Once, on a very warm day, a great golden butterfly, floating by on his large lovely wings, fluttered down softly and lit on the proud blade, who felt so much prouder when he did it that she trembled for joy.
“He admires me more than all the rest in the field, you see,” it said, haughtily. “That is because I am so green.”
“If I were you,” said the learned blade, in its modest way, “I believe I would not talk so much about being green. People will make such ill-natured remarks when one speaks often of one’s self.”
“I am above such people,” said the proud blade “I can find nothing more interesting to talk of than myself.”
As time went on, it was delighted to find that it grew taller than any other blade in the field, and threw out other blades; and at last there grew out at the top of its stalk ever so many plump, new little grains, all fitting closely together, and wearing tight little green covers.
“Look at me!” it said then. “I am the queen of all the wheat. I have a crown.”
“No.” said its learned companion. “You are now an ear of wheat.”
And in a short time all the other stalks wore the same kind of crown, and it found out that the learned blade was right, and that it was only an ear, after all.
And now the weather had grown still warmer and the trees were covered with leaves, and the birds sang and built their nests in them and laid their little blue eggs, and in time, wonderful to relate, there came baby birds, that were always opening their mouths for food, and crying “peep, peep,” to their fathers and mothers.
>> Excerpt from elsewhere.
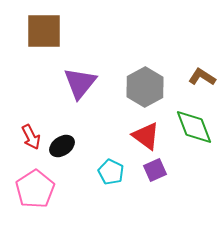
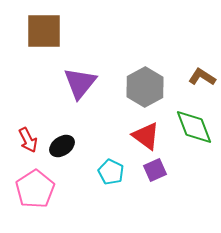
red arrow: moved 3 px left, 3 px down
There were more butterflies floating about on their amber and purple wings, and the gold and green beetles were so busy they had no time to talk.
“Well!” said the proud ear of wheat (you remember it was an ear by this time) to its companion one day. “You see, you were right again. I am not so green as I was. I am turning yellow–but yellow is the colour of gold, and I don’t object to looking like gold.”
“You will soon be ripe,” said its friend.
“And what will happen then?”
“The reaping-machine will come and cut you down, and other strange things will happen.”
“There I make a stand,” said the proud ear, “I will not be cut down.”
But it was just as the wise ear said it would be. Not long after a reaping-machine was brought and driven back and forth in the fields, and down went all the wheat ears before the great knives. But it did not hurt the wheat, of course, and only the proud ear felt angry.
“I am the colour of gold,” it said, “and yet they have dared to cut me down. What will they do next, I wonder?”
What they did next was to bunch it up with other wheat and tie it and stack it together, and then it was carried in a waggon and laid in the barn.
Then there was a great bustle after a while. The farmer’s wife and daughters and her two servants began to work as hard as they could.